Which brings me back to the original reason I started this article. Bad players.  Winning the European Cup in 2005 still makes me go all misty eyed when I think about it.  When the expert pundits run down a list of the ‘greatest’ teams in football history, none of them will mention Liverpool of 2005.  But for me and every other Liverpool supporter,  that lineup which orchestrated the Miracle of Istanbul will always be the one in our hearts because they embodied the best aspects of the game.  That was a team which had Sami Hypia, Jamie Carragher, Steven Gerrard, Xabi Alonso and Dietmar Hamann – ALL brilliant players who were arguably some the best players in their particular positions.  But rounding out the team were guys who were continuously derided by the press, their own supporters, and all the other so called experts.  Jerzey Dudek, Igor Biscan, Djimi Traore, Josemi, Antonio Nunez….

I’m about as a loyal a Liverpool supporter there is, but I will admit that Djimi Traore was not very good, and Josemi was downright bad.  The number of times anyone watching Josemi stumble around the pitch thought ‘I can play football better than that’ , would have left you convinced you actually had what it takes to be a pro footballer- no matter how fat you are, or how bad at hitting a cross field pass you happen to be.  But all these players had some part in Liverpool hoisting the trophy against the much more talented  AC Milan team.

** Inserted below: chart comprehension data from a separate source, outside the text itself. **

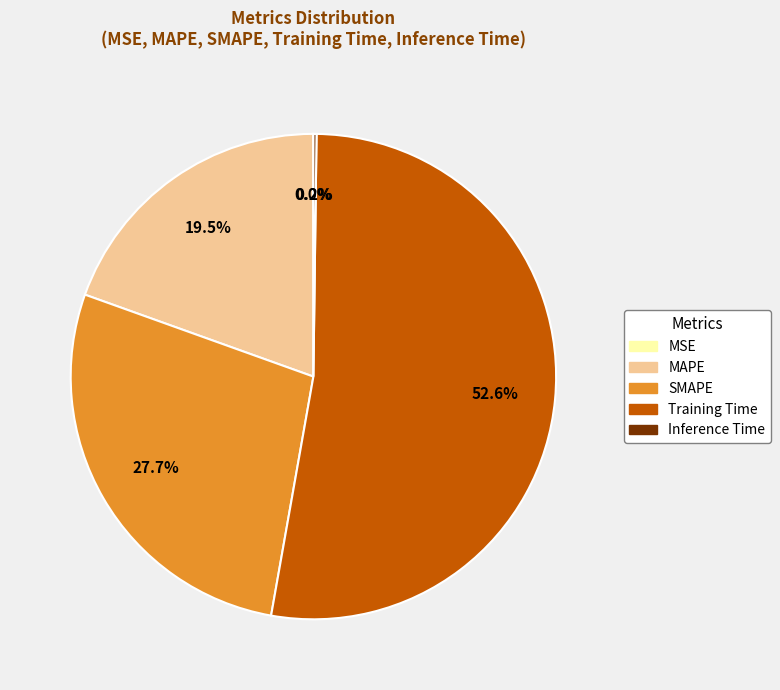

To the nearest percent, what portion does Training Time represent?

53%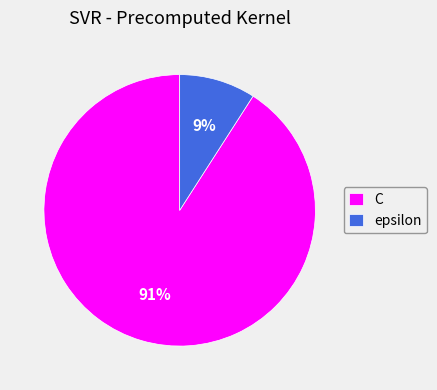

Which slice is the smallest?

epsilon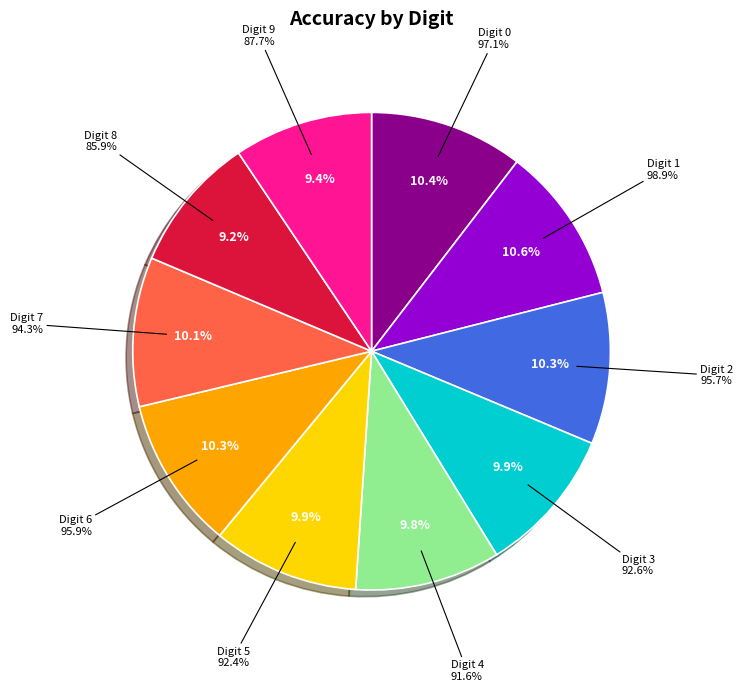

Rank the categories by value from highest to lowest.

1, 0, 6, 2, 7, 3, 5, 4, 9, 8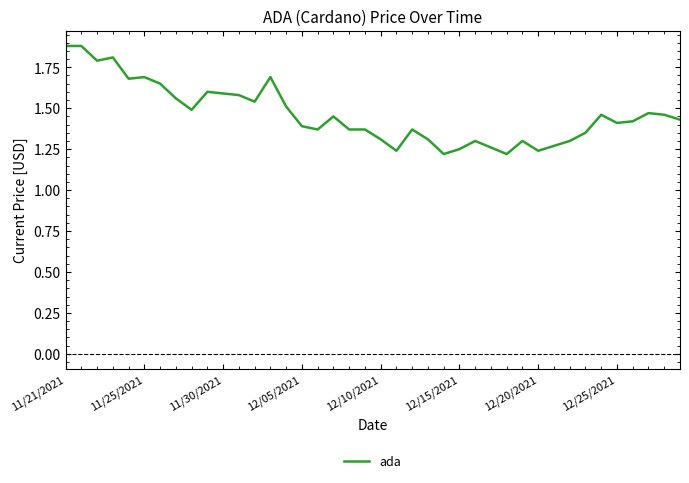

What is the greatest value displayed?

1.9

Ultimately, all those George Bush moments we had to endure throughout that long season made us feel closer to the players on the pitch, and more united as a sports family.  Perhaps we broke through the glossy veneer television producers try to attach to professional players.  In hindsight I look at George W as an ordinary man who somehow ended up with the worst job in the world.  W was a mere human burdened with unrealistic expectations.  For us Liverpool supporters, the players became human too.  We identified with them, largely because they had some clear and obvious short-comings to go along with their brilliant gifts.  But through good old fashioned pluck, determination and grit they kept on running as hard they could til they got to the finish line.  And they beat the bookies favourite to do it in the process.

The moral of the story is to never say die when pursuing your goals, and never be distracted or intimidated because your opponent has a flash car or is married to a lingerie model.  Let people misunderestimate you, and when you win it will feel all that much better.

On a final note, just think about the fact that Pascal Cygan made 51 appearances for Arsenal the season that they went undefeated.